Roberta Pedrotti, L'Ape Musicale
“Il soprano uruguaiano mette in primo piano il carattere seducente e giovanile, non privo di aspetti infantili, di Floria Tosca. Oasi emotiva, e forse momento più bello della serata, il 'Vissi d’arte' di toccante spessore espressivo. La voce della Siri ha mostrato in modo convincente la bellezza di un timbro brunito e di un registro acuto con suoni morbidi e ben proiettati.”
Lodovico Buscatti, OperaClick
“Toccante e ben dosato il duetto, 'l’ira audace e lo spasimo d’amore', tra Tosca e Mario Cavaradossi, dove la Siri ha dato sfoggio della sua bravura per poi raggiungere l’apice nel secondo atto con 'Vissi d’arte, vissi ‘amore, non feci mai male ad anima viva' e rivolgendosi a Dio chiedendogli il motivo per cui l’Altissimo la ricompensa con gradi pene, 'nell’ora del dolore, perché, perché Signore' il soprano uruguaiano mette in luce tutta la sua bravura tra doti vocali e recitativo a tal punto da mandare in estasi il pubblico. E’ vera come non mai! Emoziona a tal punto da far piangere, arriva dritta al cuore di chi l’ascolta e lo scrosciare di applausi e commenti positivi dal teatro gremito di persone ne sono la prova.”

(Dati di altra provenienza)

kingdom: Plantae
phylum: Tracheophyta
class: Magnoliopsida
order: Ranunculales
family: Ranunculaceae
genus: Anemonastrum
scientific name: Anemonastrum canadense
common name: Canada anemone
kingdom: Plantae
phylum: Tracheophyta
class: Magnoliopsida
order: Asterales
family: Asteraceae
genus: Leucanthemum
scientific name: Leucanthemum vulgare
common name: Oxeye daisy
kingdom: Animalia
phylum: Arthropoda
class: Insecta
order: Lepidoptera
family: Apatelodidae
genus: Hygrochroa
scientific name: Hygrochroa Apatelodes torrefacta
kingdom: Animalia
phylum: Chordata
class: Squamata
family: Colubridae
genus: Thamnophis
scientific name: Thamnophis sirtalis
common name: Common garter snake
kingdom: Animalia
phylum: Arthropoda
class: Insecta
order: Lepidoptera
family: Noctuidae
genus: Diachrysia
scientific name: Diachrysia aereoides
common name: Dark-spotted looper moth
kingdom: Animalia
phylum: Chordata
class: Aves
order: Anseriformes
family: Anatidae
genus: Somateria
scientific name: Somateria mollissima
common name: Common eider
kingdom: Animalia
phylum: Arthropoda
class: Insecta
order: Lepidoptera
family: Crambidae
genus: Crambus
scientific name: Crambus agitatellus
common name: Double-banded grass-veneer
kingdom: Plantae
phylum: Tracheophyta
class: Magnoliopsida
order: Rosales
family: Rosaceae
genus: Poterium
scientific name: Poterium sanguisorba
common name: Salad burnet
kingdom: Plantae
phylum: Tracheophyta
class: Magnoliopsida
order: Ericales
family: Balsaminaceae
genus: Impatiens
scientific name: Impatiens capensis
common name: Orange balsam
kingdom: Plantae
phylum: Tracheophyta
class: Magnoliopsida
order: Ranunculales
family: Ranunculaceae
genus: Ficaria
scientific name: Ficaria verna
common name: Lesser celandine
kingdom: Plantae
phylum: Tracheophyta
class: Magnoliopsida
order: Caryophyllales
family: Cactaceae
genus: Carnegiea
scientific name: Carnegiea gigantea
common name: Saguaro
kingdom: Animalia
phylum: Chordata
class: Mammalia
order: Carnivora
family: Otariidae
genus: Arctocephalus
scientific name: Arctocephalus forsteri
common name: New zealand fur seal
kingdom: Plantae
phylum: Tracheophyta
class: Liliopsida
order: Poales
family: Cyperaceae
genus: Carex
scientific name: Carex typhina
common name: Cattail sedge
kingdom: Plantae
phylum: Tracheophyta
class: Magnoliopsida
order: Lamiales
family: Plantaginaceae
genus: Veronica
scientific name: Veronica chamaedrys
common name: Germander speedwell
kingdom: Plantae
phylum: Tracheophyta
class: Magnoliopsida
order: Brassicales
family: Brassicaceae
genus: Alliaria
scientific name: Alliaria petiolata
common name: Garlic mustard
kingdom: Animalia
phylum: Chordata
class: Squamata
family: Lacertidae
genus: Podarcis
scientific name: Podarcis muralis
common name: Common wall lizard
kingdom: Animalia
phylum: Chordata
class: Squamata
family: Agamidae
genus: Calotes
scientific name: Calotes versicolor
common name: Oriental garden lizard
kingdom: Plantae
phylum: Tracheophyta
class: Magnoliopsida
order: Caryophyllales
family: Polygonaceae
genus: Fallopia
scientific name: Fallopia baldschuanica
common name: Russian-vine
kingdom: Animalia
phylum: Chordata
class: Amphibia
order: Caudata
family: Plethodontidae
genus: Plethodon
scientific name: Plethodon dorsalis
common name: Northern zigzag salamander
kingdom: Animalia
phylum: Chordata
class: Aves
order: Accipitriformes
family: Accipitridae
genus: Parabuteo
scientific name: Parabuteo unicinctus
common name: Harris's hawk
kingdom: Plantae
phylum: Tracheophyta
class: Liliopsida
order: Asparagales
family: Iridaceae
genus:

Alessandra Giorda, Il Televisionario 2
“... María José Siri, impegnata nel ruolo del titolo, abbiamo apprezzato la tecnica, la presenza scenica e il timbro duttile, morbido, lirico e luminoso...”
Annunziato Gentiluomo, ArteInMoviemento Magazine
“Fresca dei trionfi come Odabella nell’Attila di Verdi, il soprano uruguaiano Maria José Siri, ... il suo «Vissi d’arte» è comunque il momento più emotivamente convincente della serata.”